Non coal dispatchibles

analysis
gas
Author

David Leitch

Published

April 15, 2025

Origin walks the walk and grows dispatchible share significantly

Until recently Snowy Hydro had a close to 50% market share in the non coal dispatchible generation segment in the combined NSW-Vic-SA market.

Main table has been revised to include Snowy 2.0

I revised the main table in this note to include Snowy 2 which will I guess eventually be operational. If nothing else changed that would take Snowy’s share to 23%. I have left the text as originally published.

Origin Energy and Energy Australia were distant seconds with about 15% each and AGL also played in the market with 9%.

The battery revolution has already changed that dramatically and Origin with 24% of a 31 GW market is now closing in on Snowy’s 30% share. Snowy of course has completed a gas plant and is beavering away on the partially superseded before it commissions, Snowy 2 but its clear to me its ability to control the market is diminished.

AGL, in my opinion, just lacks the courage of whatever convictions the Board and senior management have. And they suffer from the normal incumbent problem of thinking time is on their side, not understand ing there is a race going on. Also it’s not clear to me that AGL actually has clear insight into where they want to end up, what they are selling to investors. Investors don’t buy today’s profits, not really. Most investors buy a management vision of what cash flows will be as plans are executed.

Energy Australia is unfortunate in that its Hong Kong parent largely wishes it had never heard of Australia let alone invested here.

The QLD Govt does not understand the gift they were bequeathed and are going to snatch defeat from the jaws of victory by trying to recreate the past. No doubt people that owned the youngest horse drawn taxis thought the same when cars came in. Wonderful reliable horses, great jobs for stable hands and drivers, customers were all happy. International customers want our horses. Forget about cars. We are a horse country here.

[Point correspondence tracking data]

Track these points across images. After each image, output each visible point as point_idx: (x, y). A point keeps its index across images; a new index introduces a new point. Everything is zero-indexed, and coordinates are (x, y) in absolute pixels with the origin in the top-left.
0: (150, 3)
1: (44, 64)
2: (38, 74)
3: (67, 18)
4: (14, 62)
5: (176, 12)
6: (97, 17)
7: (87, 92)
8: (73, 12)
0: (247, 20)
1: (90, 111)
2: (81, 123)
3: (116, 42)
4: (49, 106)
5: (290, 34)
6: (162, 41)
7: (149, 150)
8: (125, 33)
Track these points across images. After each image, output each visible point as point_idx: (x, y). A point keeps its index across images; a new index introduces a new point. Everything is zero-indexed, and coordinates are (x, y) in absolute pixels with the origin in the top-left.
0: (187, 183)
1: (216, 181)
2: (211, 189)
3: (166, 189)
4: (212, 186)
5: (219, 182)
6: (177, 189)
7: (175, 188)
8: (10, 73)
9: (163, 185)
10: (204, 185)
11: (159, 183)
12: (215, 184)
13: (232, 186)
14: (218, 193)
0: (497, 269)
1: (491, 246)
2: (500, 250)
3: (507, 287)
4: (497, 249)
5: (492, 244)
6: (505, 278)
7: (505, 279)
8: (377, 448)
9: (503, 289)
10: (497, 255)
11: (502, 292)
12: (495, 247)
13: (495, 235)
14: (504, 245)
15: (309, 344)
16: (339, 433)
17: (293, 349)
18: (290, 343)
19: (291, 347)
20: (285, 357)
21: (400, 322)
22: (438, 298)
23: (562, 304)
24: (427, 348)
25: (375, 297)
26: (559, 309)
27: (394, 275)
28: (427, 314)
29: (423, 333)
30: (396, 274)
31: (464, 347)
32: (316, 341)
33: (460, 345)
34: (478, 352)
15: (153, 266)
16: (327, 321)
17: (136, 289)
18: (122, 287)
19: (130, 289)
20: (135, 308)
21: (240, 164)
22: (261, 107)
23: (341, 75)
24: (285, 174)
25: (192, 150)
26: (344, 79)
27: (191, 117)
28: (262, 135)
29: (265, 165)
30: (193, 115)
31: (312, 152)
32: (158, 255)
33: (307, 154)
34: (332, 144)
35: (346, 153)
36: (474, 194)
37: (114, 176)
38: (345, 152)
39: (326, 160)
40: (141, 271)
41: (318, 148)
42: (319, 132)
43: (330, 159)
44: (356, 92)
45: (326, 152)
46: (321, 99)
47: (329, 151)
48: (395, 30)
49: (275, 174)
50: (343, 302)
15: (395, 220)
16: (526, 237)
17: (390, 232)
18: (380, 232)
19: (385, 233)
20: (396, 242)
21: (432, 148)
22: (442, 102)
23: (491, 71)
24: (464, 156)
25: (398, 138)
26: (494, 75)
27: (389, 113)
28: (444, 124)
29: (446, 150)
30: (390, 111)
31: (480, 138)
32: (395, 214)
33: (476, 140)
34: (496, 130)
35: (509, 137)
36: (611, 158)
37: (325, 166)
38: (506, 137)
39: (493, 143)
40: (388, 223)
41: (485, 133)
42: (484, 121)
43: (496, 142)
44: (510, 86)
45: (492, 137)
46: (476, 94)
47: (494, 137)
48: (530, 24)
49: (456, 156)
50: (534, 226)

- **Problem to work on**:
In the analysis, what share of the 31 GW non-coal dispatchable market does Origin now hold? Answer from the analysis alone.

- **Answer below**:
24%